Prepare or thaw one pie crust. Line a glass tart pan with the crust. Preheat oven to 450F. In a pan, heat the oil. Add in potato slices dusted with salt, pepper and nutmeg and cook until they are just beginning to become soft. Add beet stems, garlic and half the lemon juice, plus a touch more salt, and cook until firm but soft (raw, the texture of the stems is similar to rhubarb so you want to cook it down a bit). Add in bell pepper and scallions with the remainder of the lemon juice. Cook down. Turn up heat to thicken/cook away any extra liquid in the pan.

Whisk together eggs and milk, then add cheese and a bit more nutmeg. Pour veggies into pie shell and spread out evenly. Top with egg mixture. Bake 10 minutes, then reduce heat to 325 and cook another 25 minutes. If you see fit, top with parmesan and cook another 10 minutes. Otherwise just cook another 10 minutes. Remove from oven and allow to rest 10 more minutes, then eat. Serves 8.

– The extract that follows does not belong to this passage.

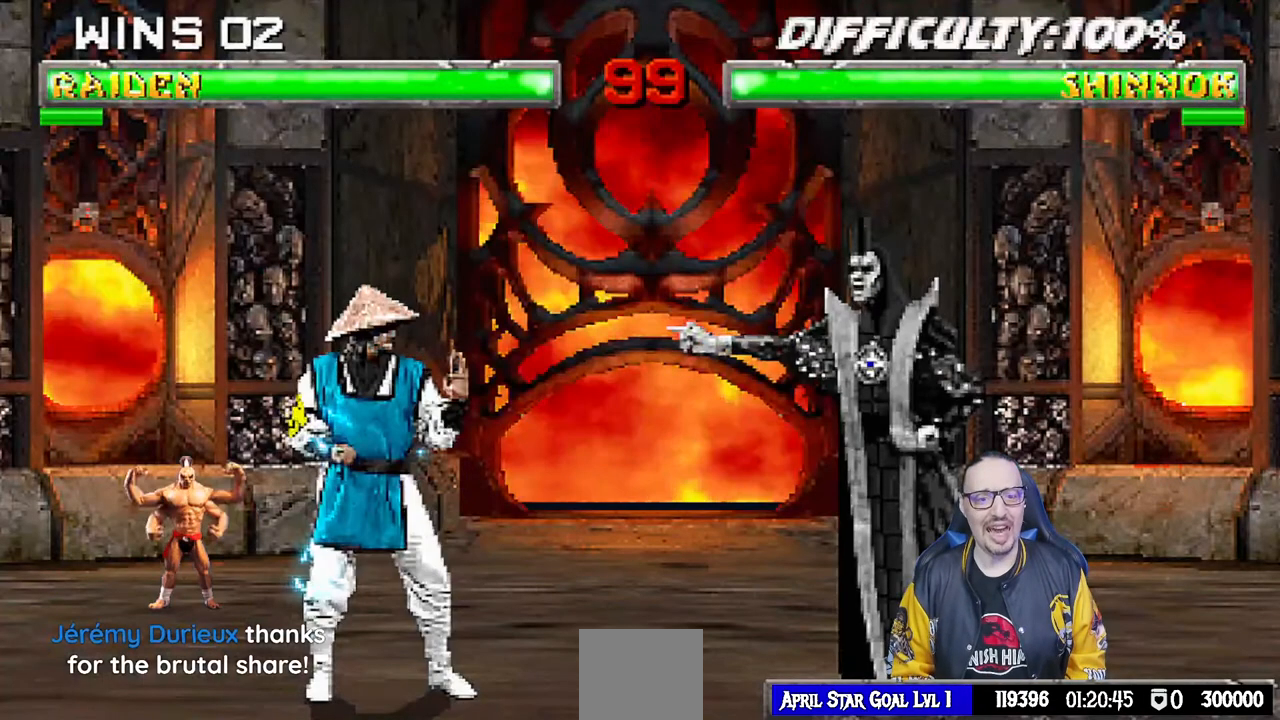
{"dt_ms": 500, "buttons": ["R1"], "left_stick": "center", "right_stick": "center", "events": [[167, "R1", "down"], [217, "R1", "up"], [483, "R1", "down"]]}
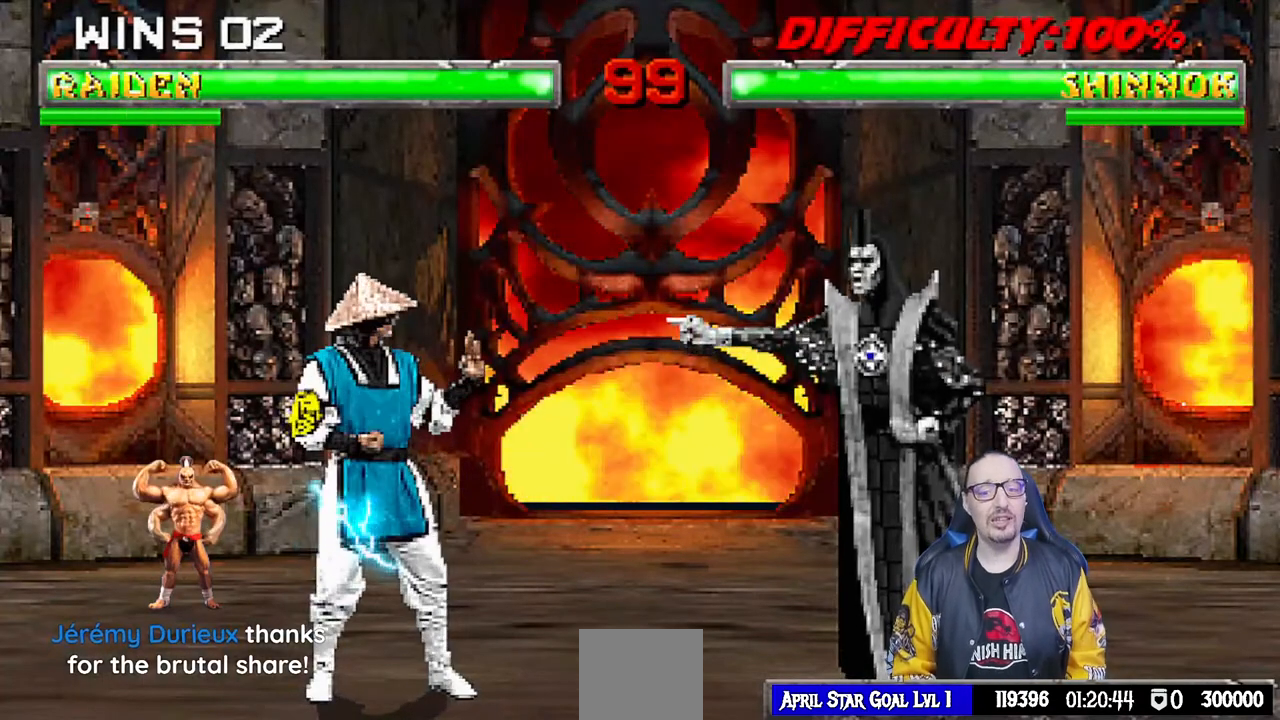
{"dt_ms": 500, "buttons": [], "left_stick": "center", "right_stick": "center", "events": [[83, "R1", "up"], [300, "R1", "down"], [467, "R1", "up"]]}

Total recipe cost: $5.67 (less if you make your own crust or use less/less expensive cheese. Why do my cheap recipes generally cost 5-something?)
Per serving cost: $0.71

Comments

  1. Beans, potatoes, eggs? A nice buttery crust. Who can go wrong w/this one? Looks great!

    -DTW
    www.everydaycookin.blogspot.com

    ReplyDelete
  2. No, beet. Like, beets you use to make borscht. When you buy a bunch of beets that have the greens, separating the beetroot and the greens are some red stems. I decided to use them in this quiche. It's really, really yummy. I have a bunch more that I think I'll probably use in a stir fry or something.

    I'm trying to use every part of each food item I buy, to reduce waste and save money. Normally these little stems would go in the trash (or for me, they'd go into the stock bag like beetroot skins do).

    ReplyDelete
  3. Wow, I really misread that!

    Beet stems sounds very good, actually. When they get fat (a varietal thing, usually) we call them Swiss chard. I like them and have always liked them either way. This is sort of interesting since I have not liked the root beet in the past.

    ReplyDelete
  4. Weird. It never occurred to me that Swiss chard and beet were related, though it seems so obvious now.

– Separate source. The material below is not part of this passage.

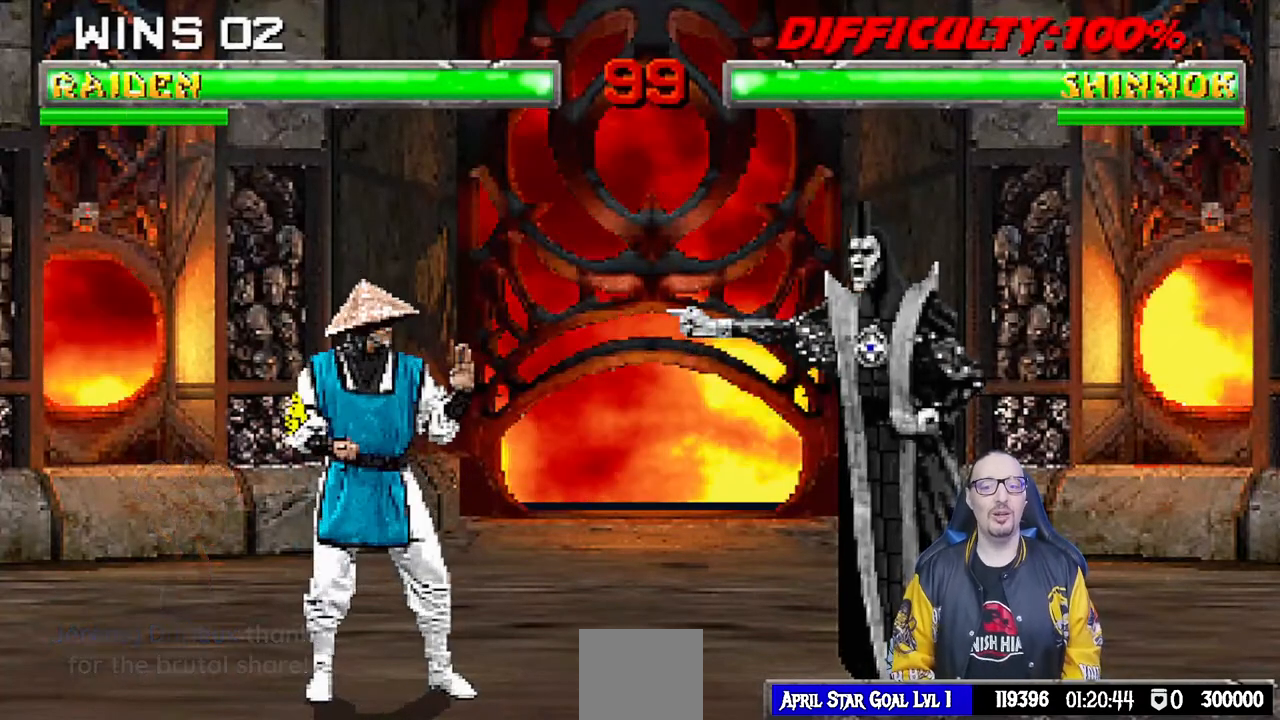
{"dt_ms": 500, "buttons": [], "left_stick": "center", "right_stick": "center", "events": []}
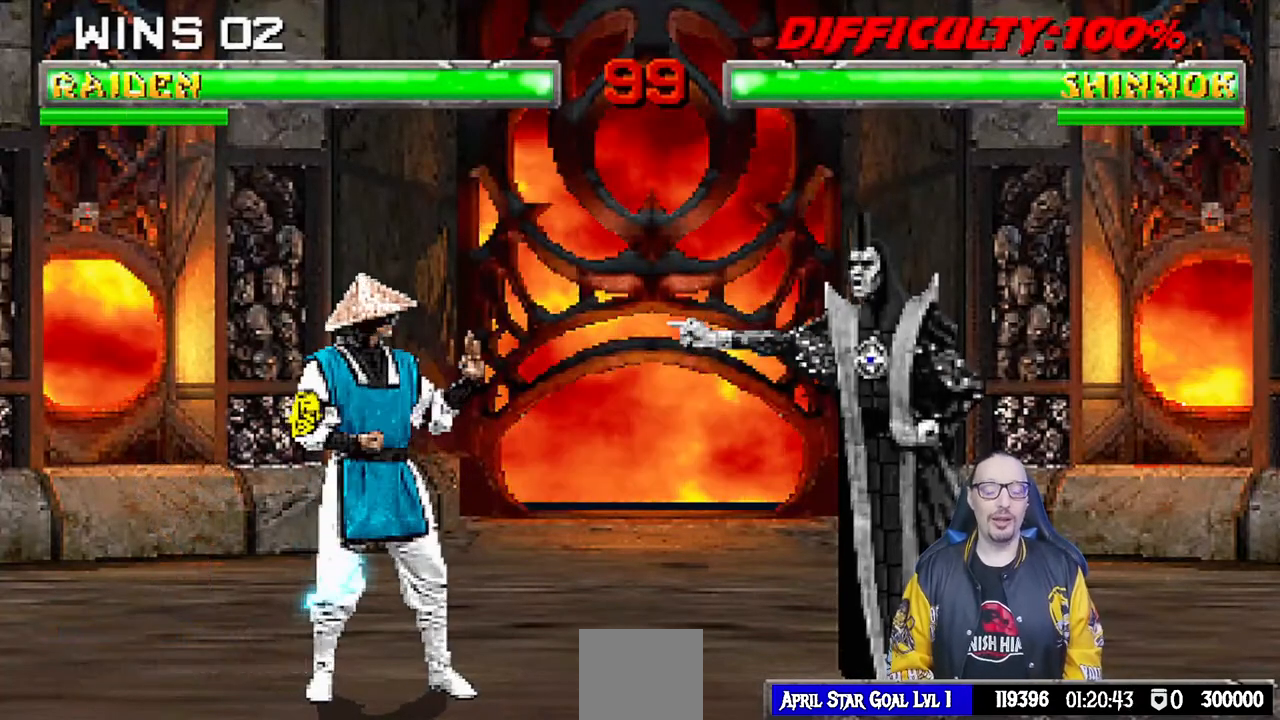
{"dt_ms": 500, "buttons": [], "left_stick": "center", "right_stick": "center", "events": []}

    I love beets. But I don't like those hideous, sweetened monstrosities people typically serve. Or their super-nasty canned varieties. Gross. I prefer beets pan fried (like you do before you put them in the borscht, or even just by themselves, with some nice tarragon, or even fried w/ other veggies) or roasted.

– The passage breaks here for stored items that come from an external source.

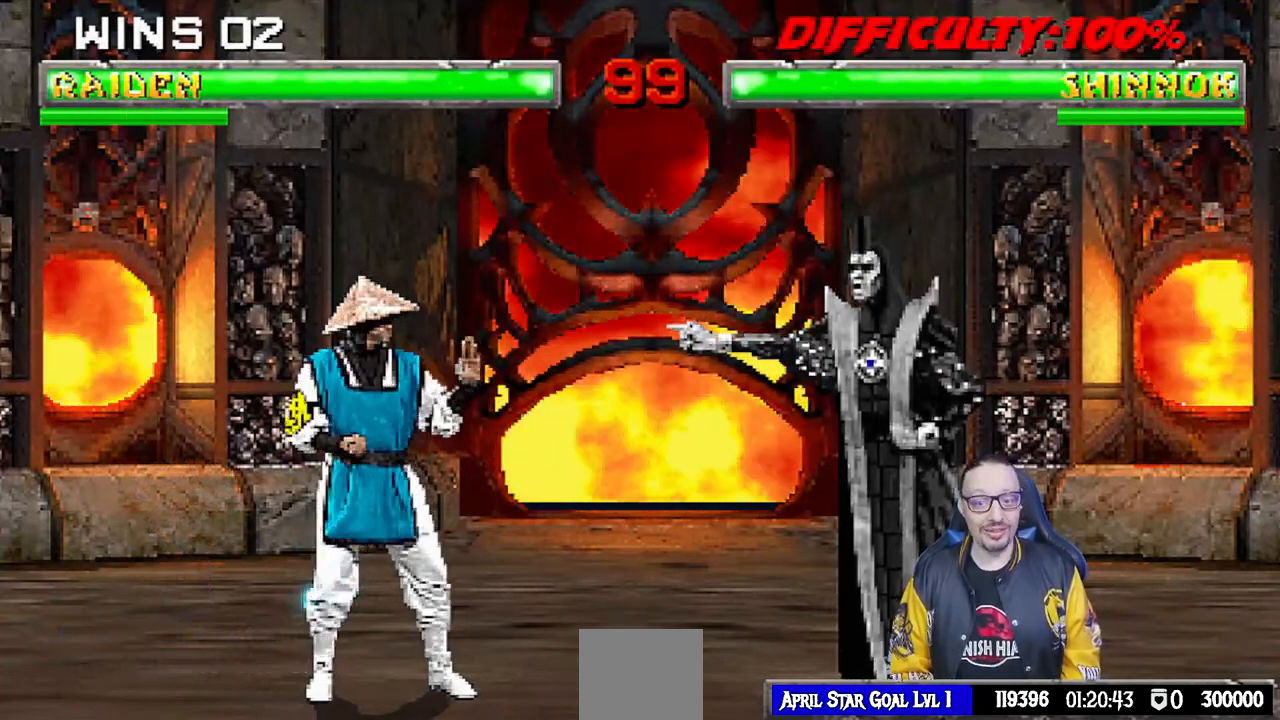
{"dt_ms": 500, "buttons": ["L1", "R1"], "left_stick": "center", "right_stick": "center", "events": [[167, "R1", "down"], [200, "L1", "down"], [300, "L1", "up"], [317, "R1", "up"], [483, "R1", "down"], [500, "L1", "down"]]}
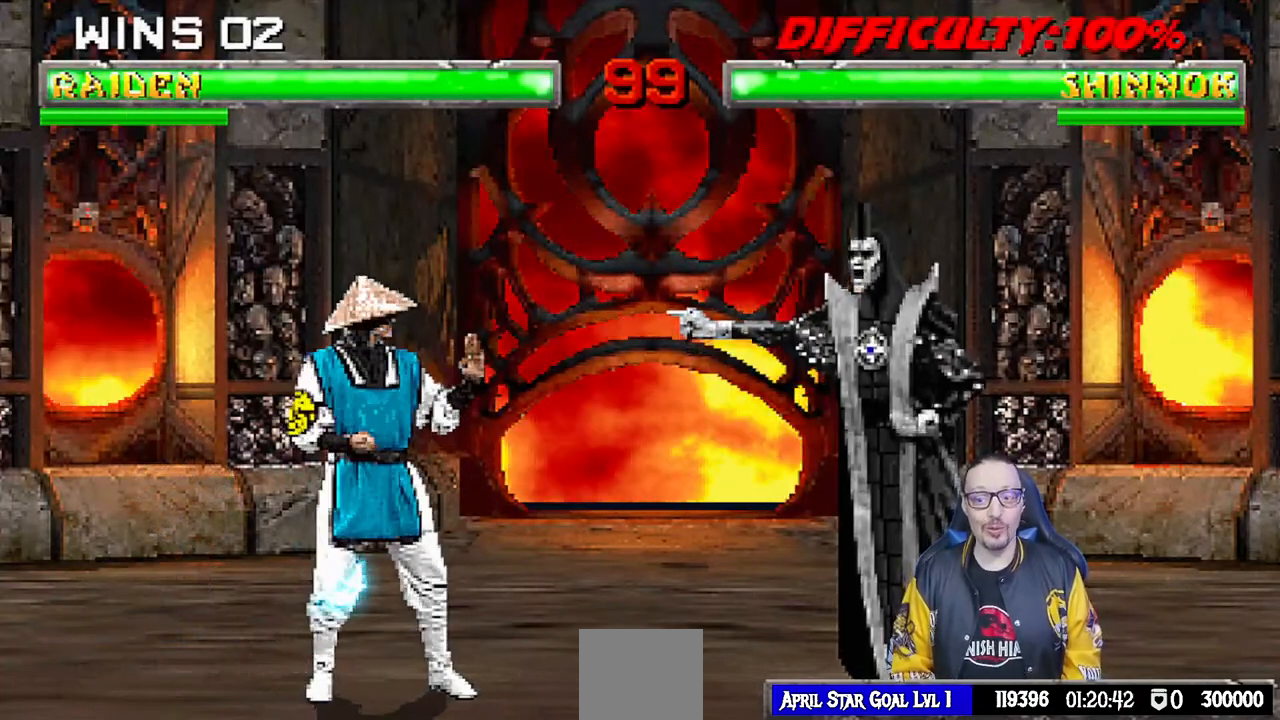
{"dt_ms": 1000, "buttons": ["R1"], "left_stick": "center", "right_stick": "center"}
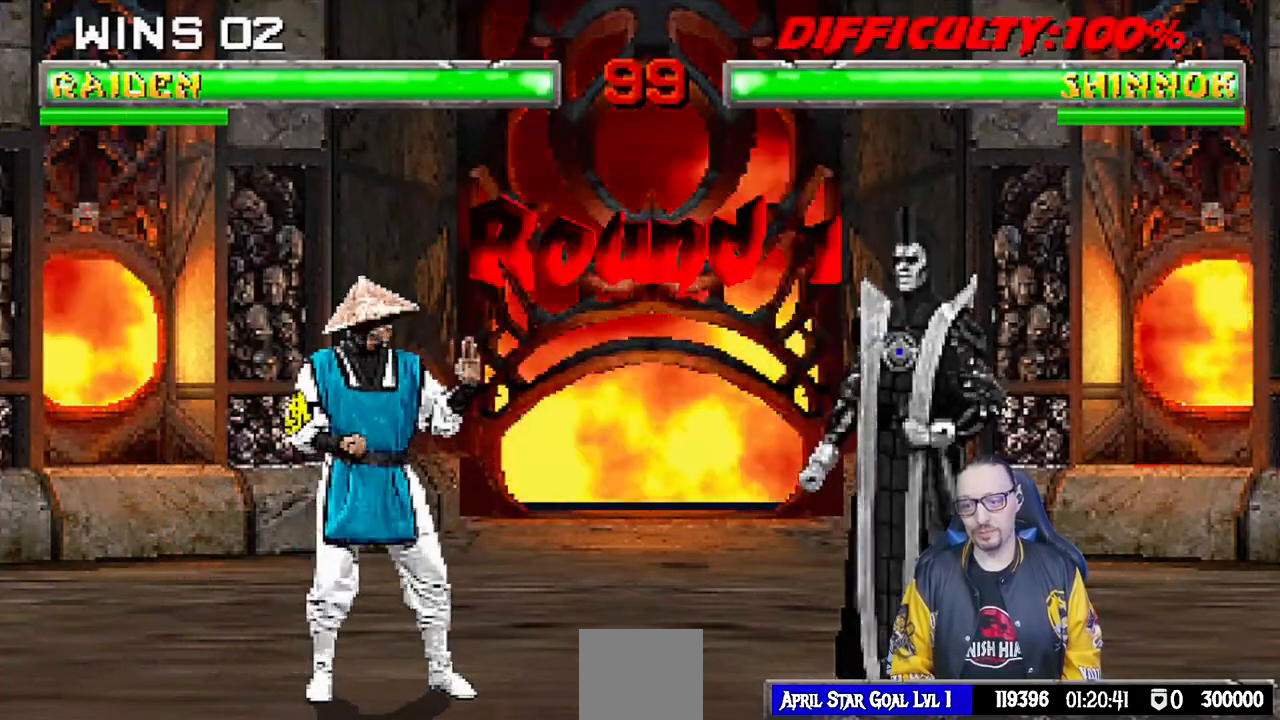
{"dt_ms": 500, "buttons": ["R1"], "left_stick": "center", "right_stick": "center", "events": [[50, "R1", "up"], [117, "L1", "down"], [217, "L1", "up"], [217, "R1", "down"], [350, "L1", "down"], [350, "R1", "up"], [450, "L1", "up"], [483, "R1", "down"]]}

    Beets taste like sweet earth to me. I think too many people focus on the sweet and ignore or try to hide the earth. But the earth is the part that makes them so beautiful to me. Well, that and having stained hands. I like that too.

    ReplyDelete
  5. Anonymous10:28 PM

    This was delicious. Thanks for sharing the recipe. I bet it would work well as a spanish tortilla too (ie same thing but without the crust).

    ReplyDelete
  6. Anon,

    I bet you're right! Let me know, if you try it as a tortilla, how it works out!